Due chitarre, una batteria e mille palchi in fiamme: chiedi chi erano i Red Worms’ Farm

Red Worms' Farm (foto: La Tempesta - Facebook)

Di recente ho riletto un’intervista del cazzo che feci ai Red Worms’ Farm parecchi anni fa su Rockit (non metto il link per pudore). Il mio tono arrogantello mi ha lasciato basito: un articolo scritto male perché ideato senza pensarci, con domande surreali che non prevedevano una vera risposta. E dire che il trio padovano è stato uno dei miei gruppi preferiti per lungo tempo. Il primo a parlarmi di loro, nel 2002 circa, è stato il batterista dei Karate, Gavin McCarthy. Al termine di un’intervista – meno imbarazzante dell’altra – realizzata per un sito che oggi non esiste più gli ho chiesto se conoscesse qualche progetto italiano. Lui mi ha spiazzato così: «Certo, ultimamente ho ascoltato gli Zu e i Red Worms’ Farm».

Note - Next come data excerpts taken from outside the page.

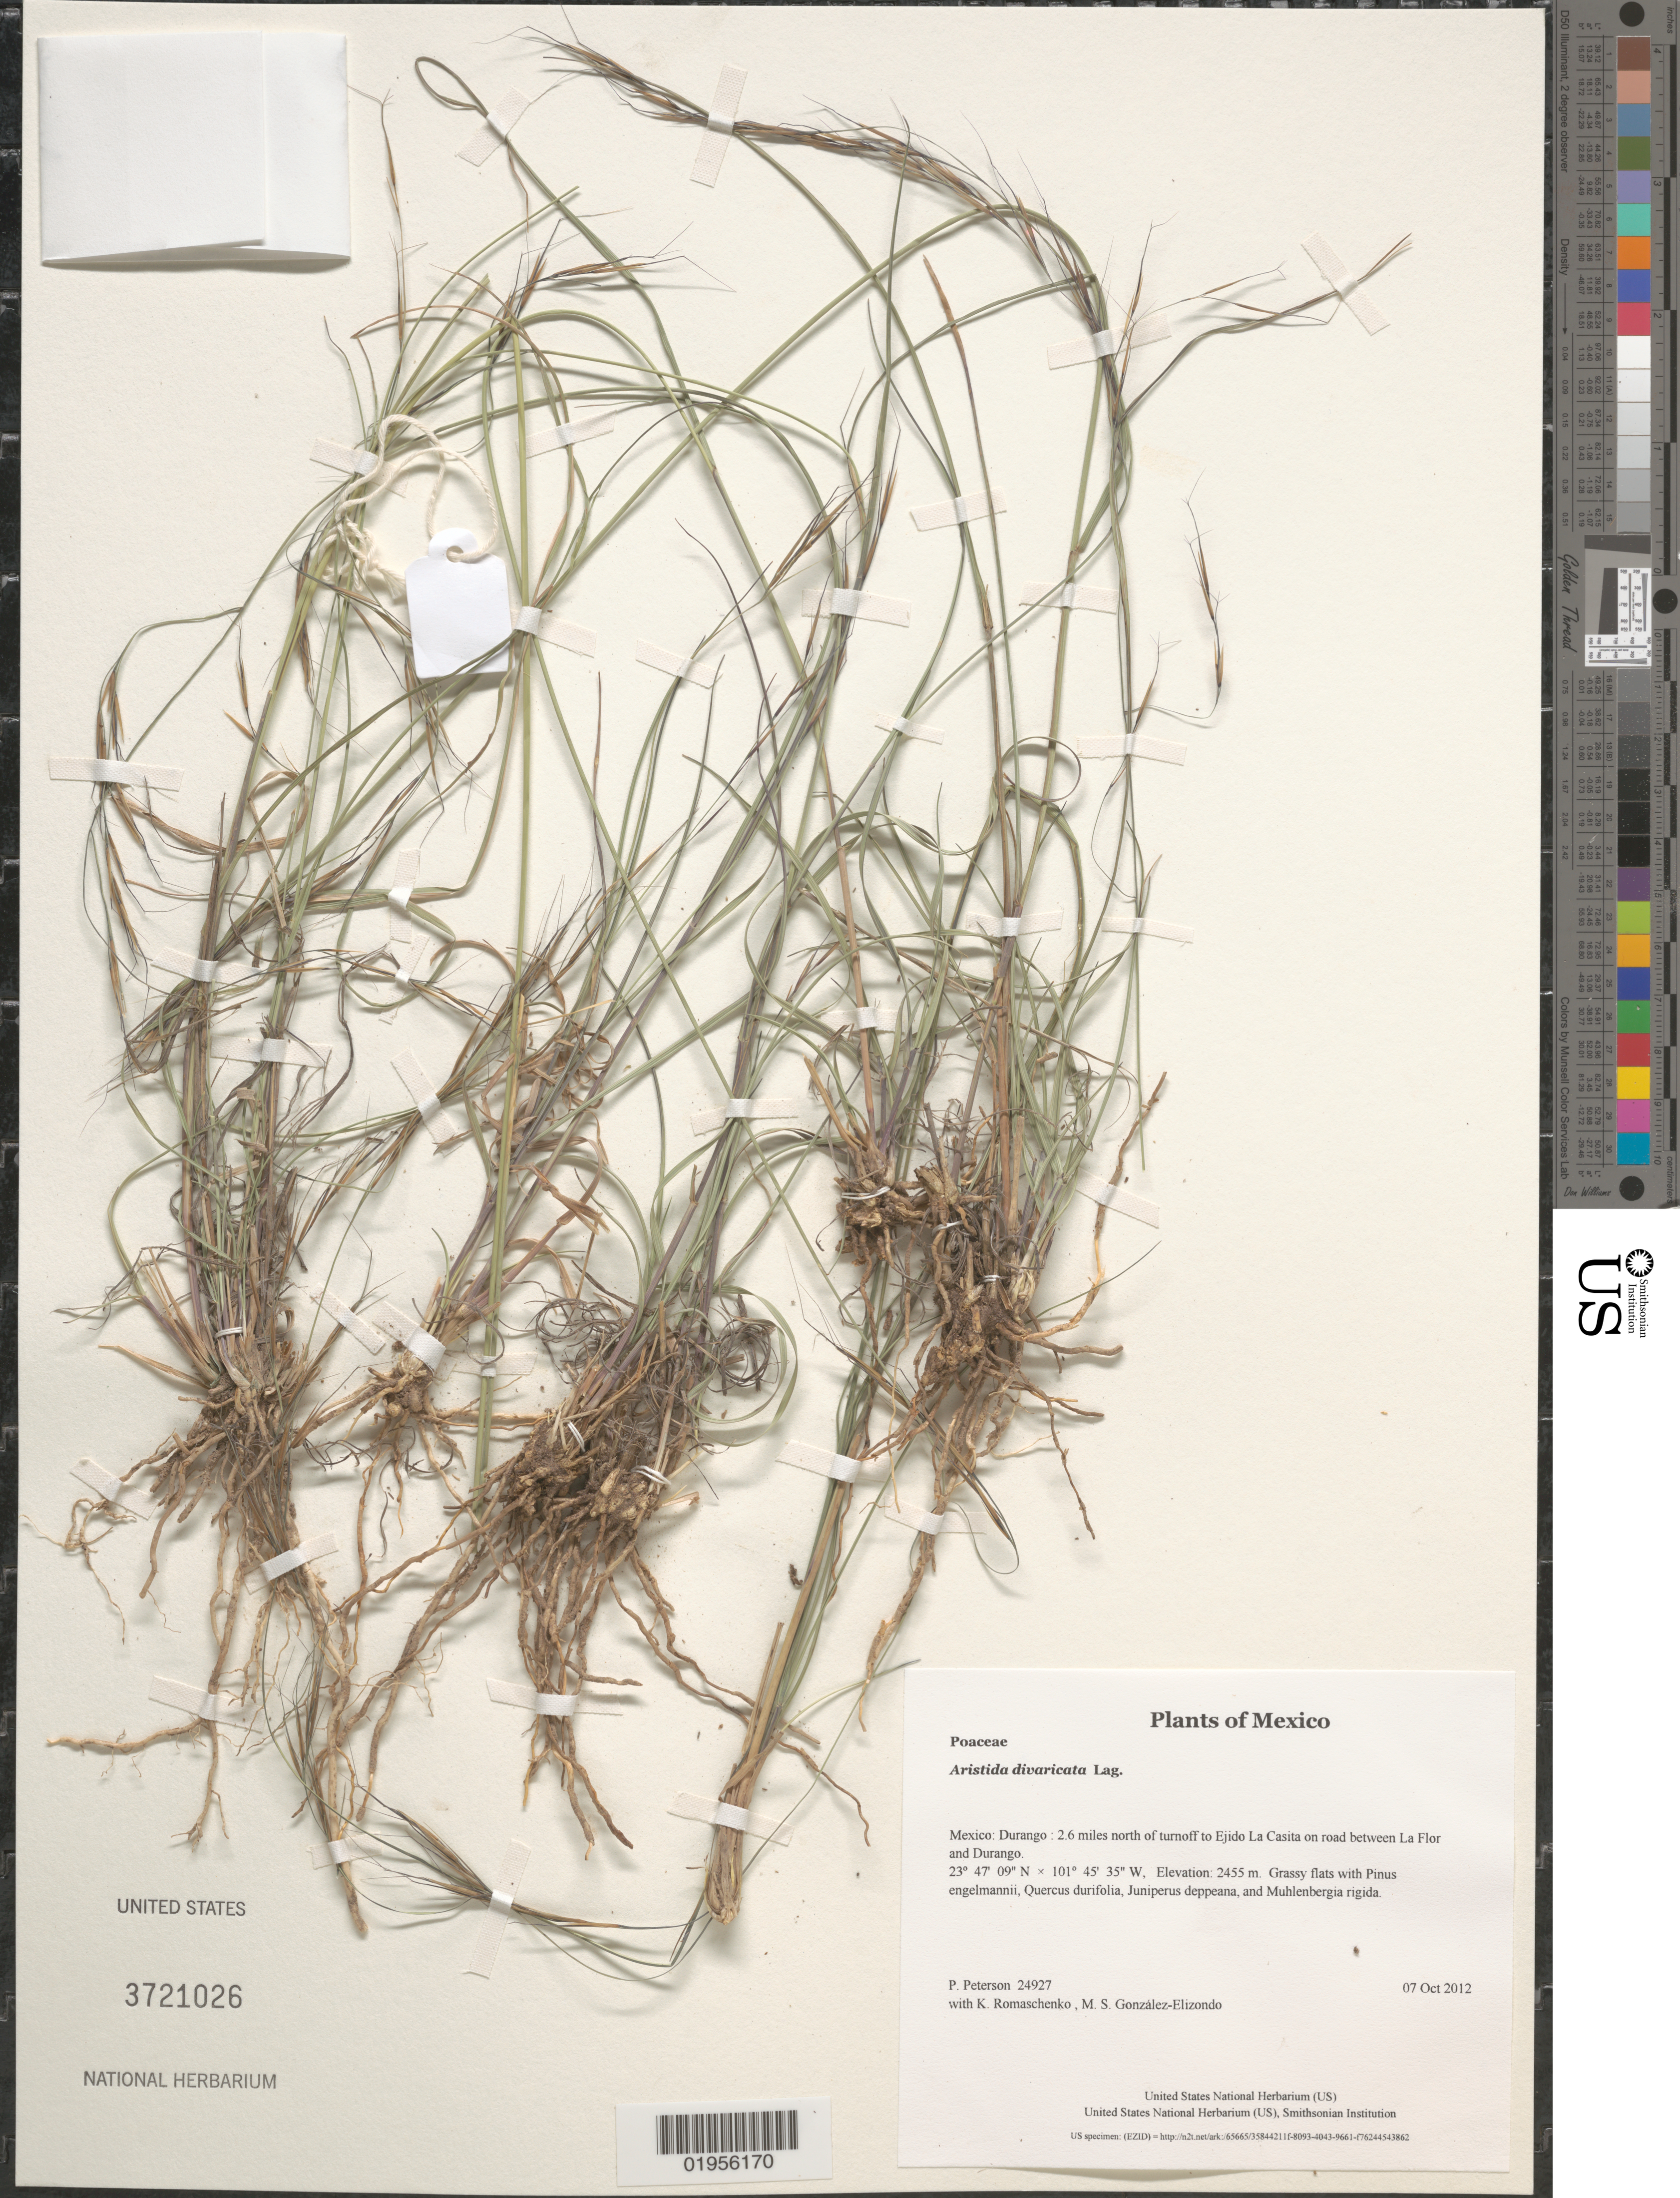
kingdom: Plantae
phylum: Tracheophyta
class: Liliopsida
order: Poales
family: Poaceae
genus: Aristida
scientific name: Aristida divaricata Lag., nom. illeg. hom.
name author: Lag.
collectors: P. M. Peterson, K. Romaschenko & M. S. González-Elizondo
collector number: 24927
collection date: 2012-10-07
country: Mexico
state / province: Durango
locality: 2.6 miles north of turnoff to Ejido La Casita on road between La Flor and Durango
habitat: Grassy flats with Pinus engelmannii, Quercus durifolia, Juniperus deppeana, and Muhlenbergia rigida.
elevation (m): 2455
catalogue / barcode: US 3721026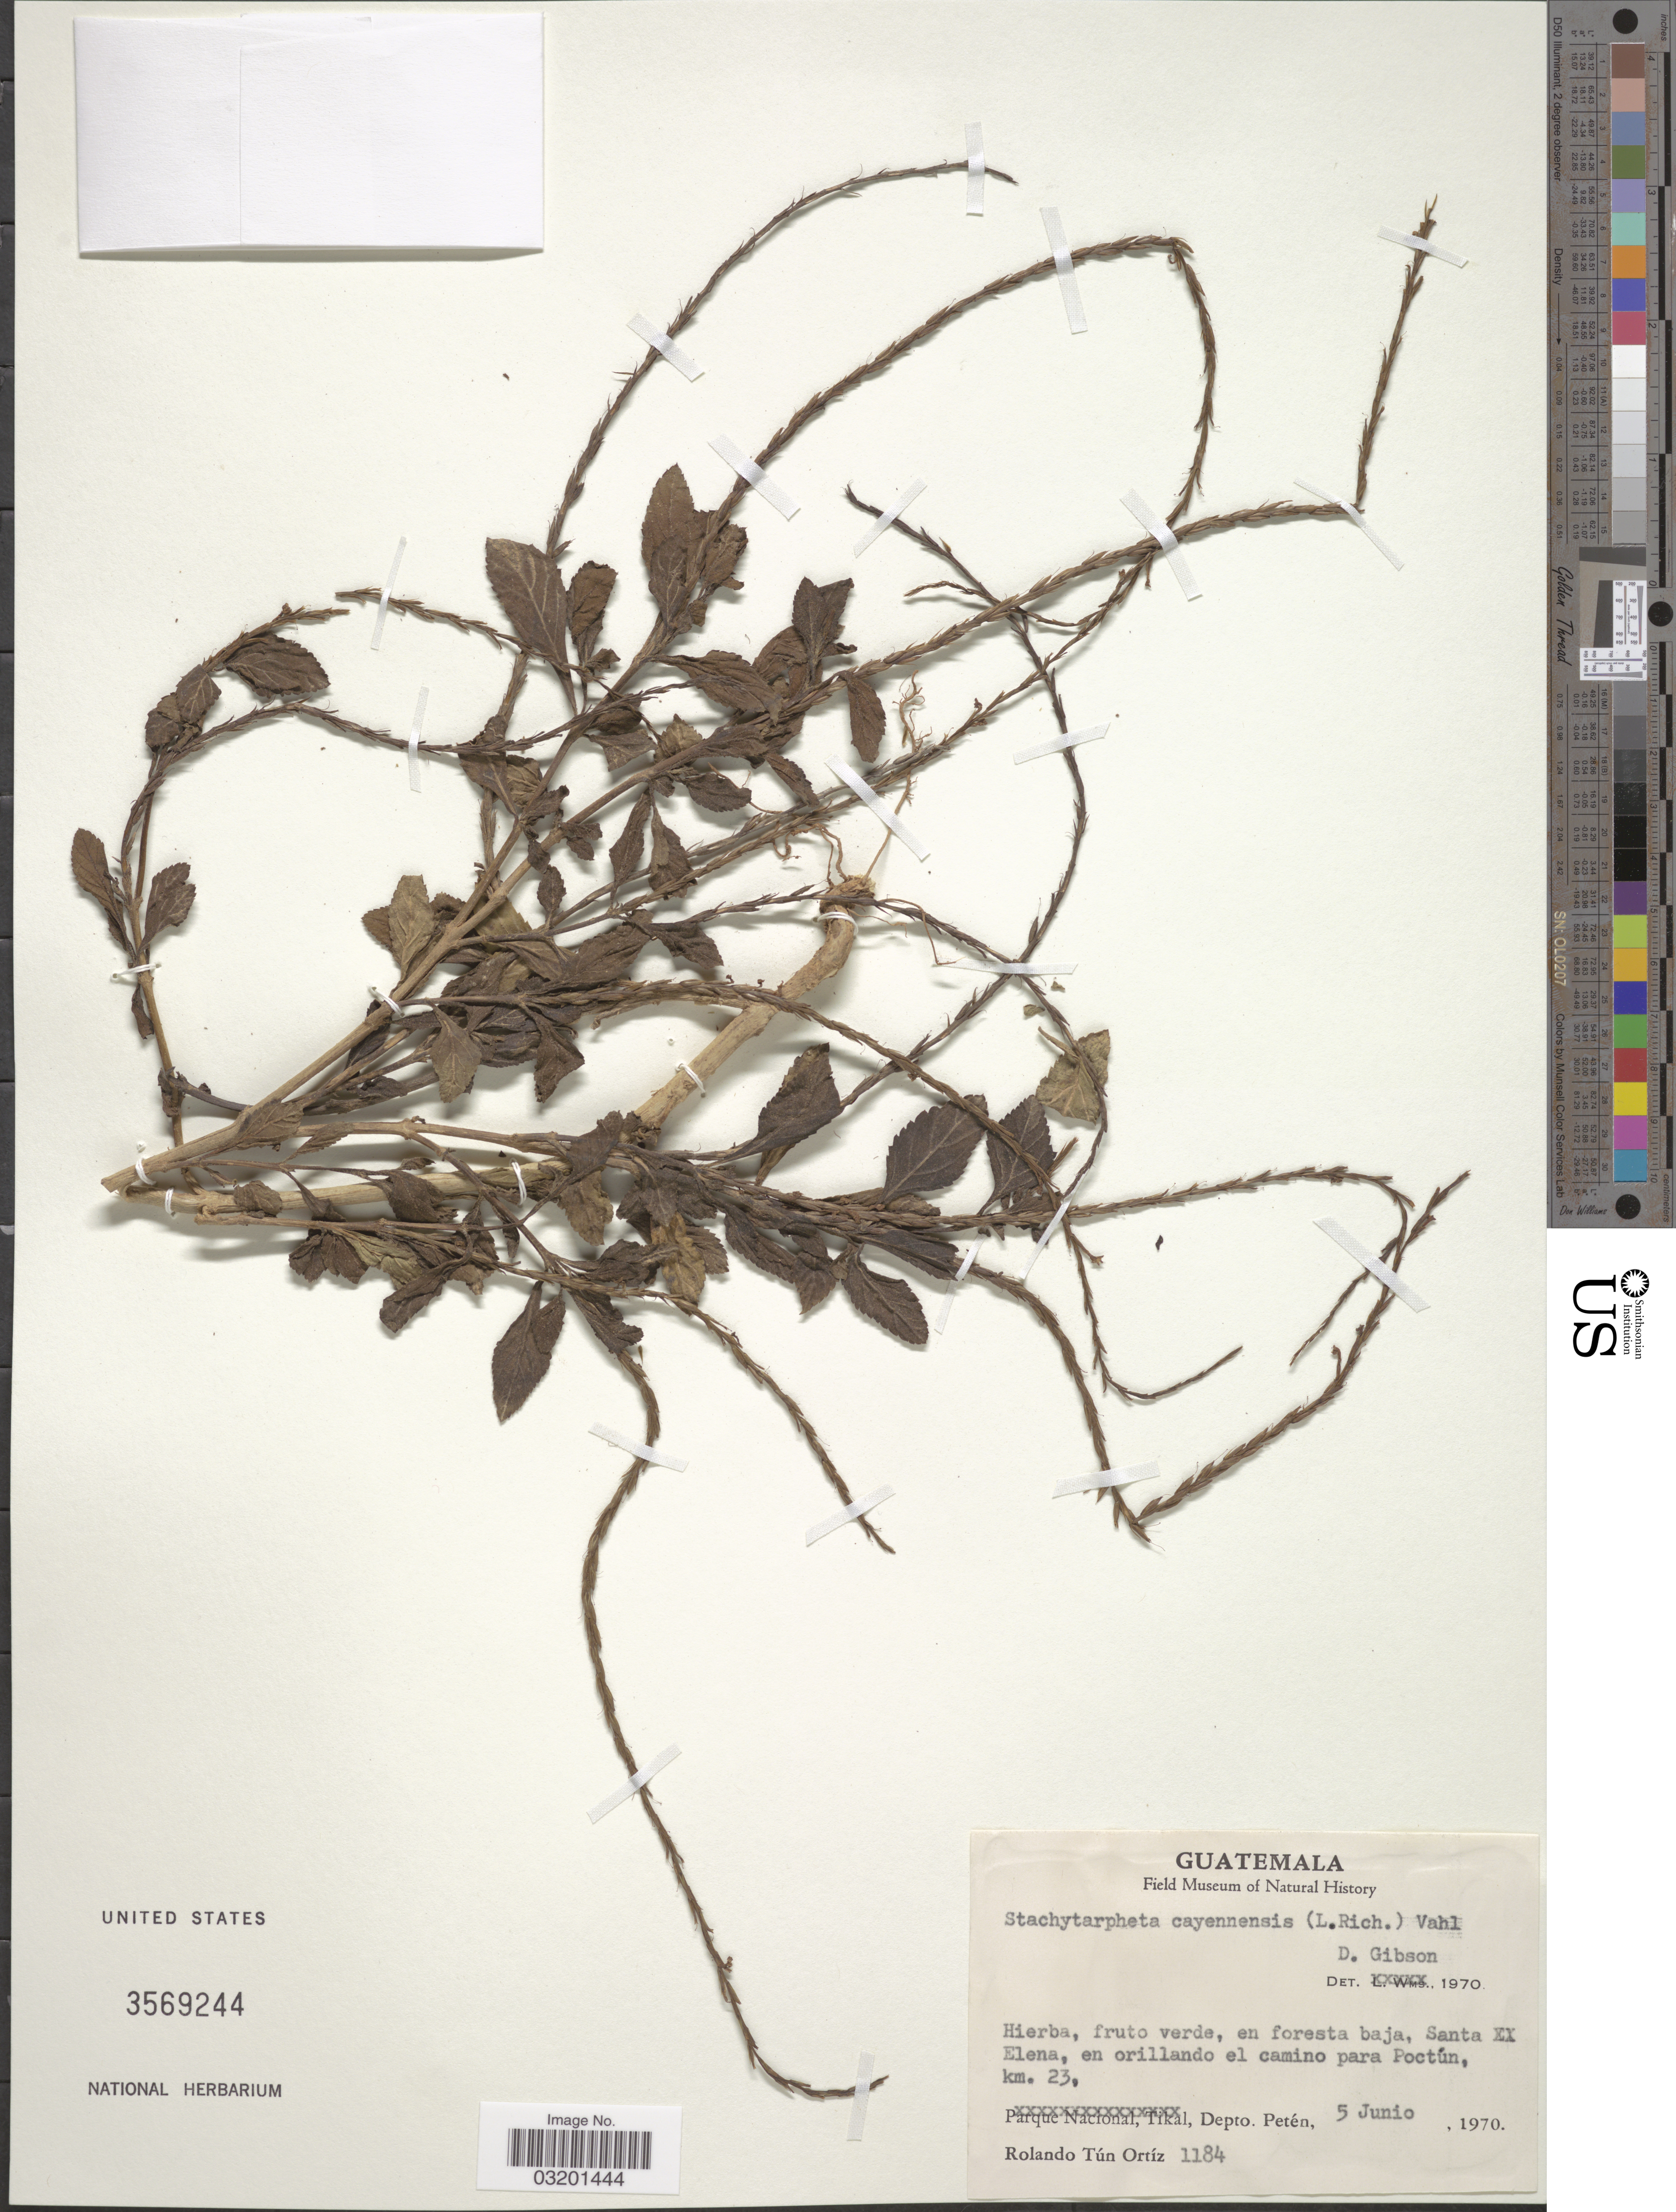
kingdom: Plantae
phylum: Tracheophyta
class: Magnoliopsida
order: Lamiales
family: Verbenaceae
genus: Stachytarpheta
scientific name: Stachytarpheta cayennensis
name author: (Rich.) Vahl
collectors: R. T. Ortíz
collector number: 1184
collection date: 1970-06-05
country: Guatemala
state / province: El Petén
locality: Santa Elena, en orillando el camino para Poctún, km. 23, Depto. Petén.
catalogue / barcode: US 3569244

Ecco, i Red Worms’ Farm, o Redworms’farm, o Redwormsfarm. Anche se dal 2001 al 2013 è stato scritto in modi diversi, il significato di questo nome è rimasto sempre uguale: «Two guitars and drums, we always do the same», per citare la rivendicazione contenuta nel primo brano di Amazing!, l’album del 2005. In pratica, la somma esatta che dà come risultato un rito hardcore di palchi in fiamme e polmoni sfondati: un tempo una roba di questo tipo si chiamava indie. Peraltro i Redworms’farm non sono mai stati una band da maggioranza relativa, semmai da attivismo noise rock a livello base: cavetti, corde di chitarra, furgoncini, chilometri, sudore. Sono parole che pesano eccome nella quotidianità di un gruppo e che non dovremmo mai dare per scontate, non solo in questi tempi capovolti ma pure nei giorni normali (quando torneranno): l’arte per l’arte non è un gioco in cui il bottino è garantito. Perciò è bello che La Tempesta abbia ripubblicato in digitale l’intero e introvabile catalogo. I miei album preferiti sono i primi due, Red Worms’ Farm e Troncomorto: tra Fugazi e Sonic Youth, due tesissimi picchiaduro emo/noise – con sprazzi di psichedelia post rock – messi in scena quasi esclusivamente con voci all’attacco, chitarre che smitragliano e una batteria animalesca. Se chiedi chi erano i Redwormsfarm a qualcuno che ha vissuto in diretta la loro epopea, è molto probabile che la risposta sarà questa: «La miglior live band d’Italia».